Siempre el arte. Siempre en él. Hace un año murió Diego y la humanidad futbolera supo de qué se trata la tristeza. Lo podemos recordar con una sonrisa. En Rep, que no se detiene al dibujarlo como si en su lápiz estuviera el alma de ese hombre que se contagió de Dios. En Alejandro Szwarcman, que escribió un poema delicioso que dice “yo ya no muero”, y en Cucuza Castiello, que lo replica con acorde tanguero. En Ciro Ferrara, que lo recita. En Charquis Bialo, que define que el fútbol se quedó sin voz. En Messi, que se emociona al recordarlo, y en Daniel Arcucci, que desliza la maradonización de Messi. O en Alejandro Apo, que sin bajarlo a la tierra, hace una de Diego, una imposible: definirlo sabiamente entre infinitas definiciones futboleras: “El único jugador capaz de articular una respuesta a todos los obstáculos que el fútbol le puso en su camino. Desde la belleza, fue el más contundente. En la táctica, en la estrategia, en la ubicación, en bancar la situación. No hay ni habrá un jugador que instale todo eso en un solo cuerpo”.

Habla de fútbol. Podría haber señalado su vida. Lo recuerdo en un shock de imágenes. Breves, caprichosas, contundentes. El cielo que ahora contiene a Diego en su gloria. Ese Diego que empieza en un lugar tan humilde, como tiene que ser. Potreros de Fiorito. Y desde allí, crece poco a poco, crece desde el pie. En esas nochecitas donde entregaba sus primeras habilidades, el primer deslumbramiento, las revanchas, los bautismos clamorosos de multitudes, las primeras frustraciones, la rebeldía del sur, la llegada a la suprema gloria mexicana, el cenit, el cielo, el advenimiento a la omnipotencia. Siempre con el coraje del arte. Aún en la decepción, los retornos, la pelota que no se mancha, su desandar interminable de ocurrencias. En la selección, pero desde el costado, su Messi, sus exilios, sus búsquedas, su debacle, todas sus luchas que quedarán perennes. Y esa mano en alto, regordeta, de su último saludo en la cancha del Lobo. Esa mano que de allí lo llevó al cielo. A ese Diego eterno.
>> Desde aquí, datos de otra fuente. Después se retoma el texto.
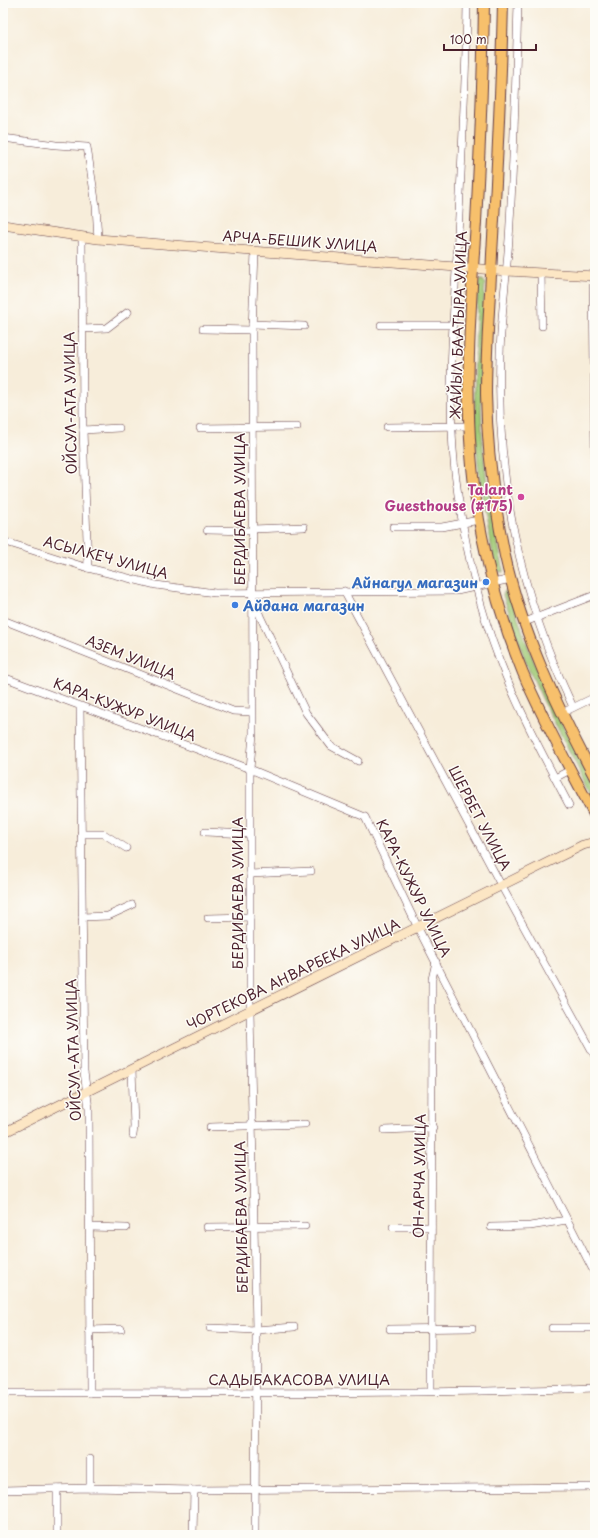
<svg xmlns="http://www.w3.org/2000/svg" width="598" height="1538" viewBox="0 0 598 1538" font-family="'Playpen Sans',sans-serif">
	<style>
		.green { fill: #a0ca76; stroke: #757450 }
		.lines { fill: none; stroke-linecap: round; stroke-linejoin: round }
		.street-casing { stroke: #643e45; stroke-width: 8 }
		.secondary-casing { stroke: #643e45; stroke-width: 10 }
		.primary-casing { stroke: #643e45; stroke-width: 12 }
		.street { stroke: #fff; stroke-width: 7 }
		.secondary { stroke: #fce6c4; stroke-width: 9 }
		.primary { stroke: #f7c06c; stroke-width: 10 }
		.hotel-dot { fill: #d1479c; stroke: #fdfcf7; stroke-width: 1.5 }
		.shop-dot { fill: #3f7fe0; stroke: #fdfcf7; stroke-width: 1.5 }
		.labels { text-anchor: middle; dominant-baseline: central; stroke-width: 3; stroke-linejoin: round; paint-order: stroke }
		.street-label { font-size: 14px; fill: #4a1f2b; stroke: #fdfcf7 }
		.hotel-label { font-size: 14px; font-weight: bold; fill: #b23c85; stroke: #fdfcf7; text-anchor: end }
		.shop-label { font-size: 14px; font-weight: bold; fill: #366cbe; stroke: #fdfcf7; text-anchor: end }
	</style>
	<rect width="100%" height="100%" fill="#fdfcf7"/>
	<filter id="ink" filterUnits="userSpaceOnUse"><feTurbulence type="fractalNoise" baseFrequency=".025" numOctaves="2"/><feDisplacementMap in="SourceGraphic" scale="8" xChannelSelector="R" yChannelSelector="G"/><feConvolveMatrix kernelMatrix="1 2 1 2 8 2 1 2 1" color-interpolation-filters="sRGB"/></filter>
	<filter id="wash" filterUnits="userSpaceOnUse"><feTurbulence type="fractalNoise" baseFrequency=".012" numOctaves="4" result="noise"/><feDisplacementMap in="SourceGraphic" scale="16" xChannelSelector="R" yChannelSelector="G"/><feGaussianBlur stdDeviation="0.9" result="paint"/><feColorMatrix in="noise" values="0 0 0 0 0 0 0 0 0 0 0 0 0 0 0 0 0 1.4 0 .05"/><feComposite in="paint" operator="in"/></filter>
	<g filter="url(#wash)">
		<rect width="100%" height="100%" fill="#f7edda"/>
		<!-- green -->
		<g class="green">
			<path d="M481 280H483L485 283C482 332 480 381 482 430 484 476 493 522 503 567V572H501L496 570C489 534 482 500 478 464 472 404 475 344 478 283Z"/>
			<path d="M505 591H507L510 593C531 663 560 724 595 788V801L543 700 526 663 505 601 503 595Z"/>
		</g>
	</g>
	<g filter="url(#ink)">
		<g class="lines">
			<defs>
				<g id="street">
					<path d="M467 3C466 87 461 171 457 255 452 335 446 416 458 495 466 550 479 607 499 659 518 709 544 757 569 805"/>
					<path d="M518 3C516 76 514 149 510 222 508 267 501 311 500 355 496 481 519 593 573 707"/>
					<path d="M3 138 56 145 87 147 96 206 98 239"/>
					<path d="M82 237 83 430 88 568"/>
					<path d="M255 252 252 330 253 734 250 769V1011L256 1330 255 1535"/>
					<path d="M541 273 542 326"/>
					<path d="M593 276 595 458"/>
					<path d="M252 324 304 326"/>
					<path d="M381 325H453"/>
					<path d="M82 329 107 328 128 312"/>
					<path d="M203 329 252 330"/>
					<path d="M387 427 469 426"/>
					<path d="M200 428 297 427"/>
					<path d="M83 430 119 428"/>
					<path d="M393 527H442L479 520"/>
					<path d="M253 529 304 527"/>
					<path d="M207 530 253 531"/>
					<path d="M3 541 88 568 156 585 215 593 457 591 511 579"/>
					<path d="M344 591 501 885 595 1056"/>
					<path d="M253 597 260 616 306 713 331 746 358 761"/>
					<path d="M3 620 233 711 252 712"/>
					<path d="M525 622 595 595"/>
					<path d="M3 677 250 769 365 817 418 928 595 1274"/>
					<path d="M80 707 84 1072 89 1109 90 1393"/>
					<path d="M562 713 595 697"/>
					<path d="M555 778 570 770"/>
					<path d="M205 832 249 834"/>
					<path d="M81 834H104L126 848"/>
					<path d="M250 874 311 871"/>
					<path d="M82 917 108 916 132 905"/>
					<path d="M208 918 250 917"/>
					<path d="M132 1069 134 1127 133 1135"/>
					<path d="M210 1127 305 1124"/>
					<path d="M385 1130 433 1128"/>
					<path d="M90 1227 126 1228"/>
					<path d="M207 1227 305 1226"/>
					<path d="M393 1227H431"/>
					<path d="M491 1227 530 1226 567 1220"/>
					<path d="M210 1328 256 1330 294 1327"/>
					<path d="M552 1328H595"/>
					<path d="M390 1329 472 1328"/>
					<path d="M89 1330 121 1329"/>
					<path d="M431 1391 432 979 436 962"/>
					<path d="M3 1393C200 1392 398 1395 595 1388"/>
					<path d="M90 1459V1488"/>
					<path d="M57 1489V1535"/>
					<path d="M3 1490 90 1488 194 1490 595 1487"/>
					<path d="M193 1535 194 1490"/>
				</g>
				<g id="secondary">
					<path d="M3 225 98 239 507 271 595 276"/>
					<path d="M3 1133 583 845 595 842"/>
				</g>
				<g id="primary">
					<path d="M484 3C483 76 480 149 476 222 469 327 461 432 482 536 491 583 505 629 523 673 544 722 570 769 595 816"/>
					<path d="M503 3C501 87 497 171 492 254 490 301 486 347 486 394 487 448 494 503 505 556 522 634 558 708 595 778"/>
				</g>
			</defs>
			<!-- street casing -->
			<use href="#street" class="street-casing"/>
			<!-- secondary casing -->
			<use href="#secondary" class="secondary-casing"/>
			<!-- primary casing -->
			<use href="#primary" class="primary-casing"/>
			<!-- street -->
			<use href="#street" class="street"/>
			<!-- secondary -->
			<use href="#secondary" class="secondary"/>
			<!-- primary -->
			<use href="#primary" class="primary"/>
		</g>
	</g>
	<!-- markers -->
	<circle class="hotel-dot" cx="521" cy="497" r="4"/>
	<g class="shop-dot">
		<circle cx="486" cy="582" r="4"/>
		<circle cx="235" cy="605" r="4"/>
	</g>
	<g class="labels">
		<!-- street labels -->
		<g class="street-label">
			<text transform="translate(300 241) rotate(4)">АРЧА-БЕШИК УЛИЦА</text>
			<text transform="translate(458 325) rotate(-88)">ЖАЙЫЛ БААТЫРА УЛИЦА</text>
			<text transform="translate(70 403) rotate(-91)">ОЙСУЛ-АТА УЛИЦА</text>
			<text transform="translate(239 509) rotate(-90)">БЕРДИБАЕВА УЛИЦА</text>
			<text transform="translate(106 557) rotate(15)">АСЫЛКЕЧ УЛИЦА</text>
			<text transform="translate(131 657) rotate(22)">АЗЕМ УЛИЦА</text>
			<text transform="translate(125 709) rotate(21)">КАРА-КУЖУР УЛИЦА</text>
			<text transform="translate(480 818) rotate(62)">ШЕРБЕТ УЛИЦА</text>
			<text transform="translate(414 888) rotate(64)">КАРА-КУЖУР УЛИЦА</text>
			<text transform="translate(237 893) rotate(-90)">БЕРДИБАЕВА УЛИЦА</text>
			<text transform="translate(293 974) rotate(-26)">ЧОРТЕКОВА АНВАРБЕКА УЛИЦА</text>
			<text transform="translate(73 1050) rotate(-92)">ОЙСУЛ-АТА УЛИЦА</text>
			<text transform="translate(419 1176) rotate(-89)">ОН-АРЧА УЛИЦА</text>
			<text transform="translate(241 1217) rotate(-91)">БЕРДИБАЕВА УЛИЦА</text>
			<text x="299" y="1379">САДЫБАКАСОВА УЛИЦА</text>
		</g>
		<!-- hotel labels -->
		<g class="hotel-label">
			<text x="513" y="489">Talant<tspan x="513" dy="16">Guesthouse (#175)</tspan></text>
		</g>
		<!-- shop labels -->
		<g class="shop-label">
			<text x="478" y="582">Айнагул магазин</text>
			<text x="243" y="605" text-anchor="start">Айдана магазин</text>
		</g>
	</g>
	<!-- margin -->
	<rect width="598" height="1538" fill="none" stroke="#fdfcf7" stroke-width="16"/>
	<!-- scale -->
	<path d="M444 44v6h92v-6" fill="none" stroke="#4a1f2b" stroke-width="2"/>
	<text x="450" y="44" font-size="12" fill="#4a1f2b" stroke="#fdfcf7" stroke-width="3" paint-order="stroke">100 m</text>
</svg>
Veo un sinfín de imágenes. Las miles de formas de la belleza asociadas a ese tipo. Y me detengo en una, su cara gigante, dibujada en la arena a rastrillo, maravillosamente.  El colmo de la poesía, el colmo de Maradona, una ola empuja al mar para que lo vaya devorando, mientras un gurrumín de rulitos, que realmente se le parece, hace los jueguitos que heredó, en un pase mágico del ídolo al que disfrutó en una cancha.

Al vengador que siempre fue jugador de fútbol, aún artista, y lo pagó muy caro: ser Maradona no fue nada fácil, como no lo fue ser Picasso, ser Mozart. Lo pagan en vida, lo pagan con su vida. Pero, paradójicamente, cuánta felicidad dan. Resuenan las imágenes del Obelisco rodeados de velas, la Bombonera, la Plaza de Mayo, Nápoles, el mundo. Como hace un año vuelven a brotar las lágrimas, como brotaban de su incomparable destreza, las jugadas más geniales, la de todos los tiempos, miles y miles. Brotan las batucadas, las reverencias, los aplausos. La gente no para de juntarse en muchas esquinas. Llora, baila, canta, vuelve a llorar. Fue la partida de un artista sublime, la de un hombre bueno. Este mismo jueves miré al cielo lluvioso, mientras en la pantalla surgía la milagrosa imagen de una charla de Diego con él mismo, en lo que fuera su propio programa de tv. Volvimos a llorarlo al escucharlo. “Si tuvieras que decirle unas palabras en el cementerio a Maradona…», se inquirió. Y, también él, se respondió: “¿Vos me preguntás eso? Le diría: Gracias por haber jugado el fútbol. Es el deporte que me dio más libertades, como tocar el cielo con las manos. Sí, en la lápida pondría: ‘Gracias a la pelota’”.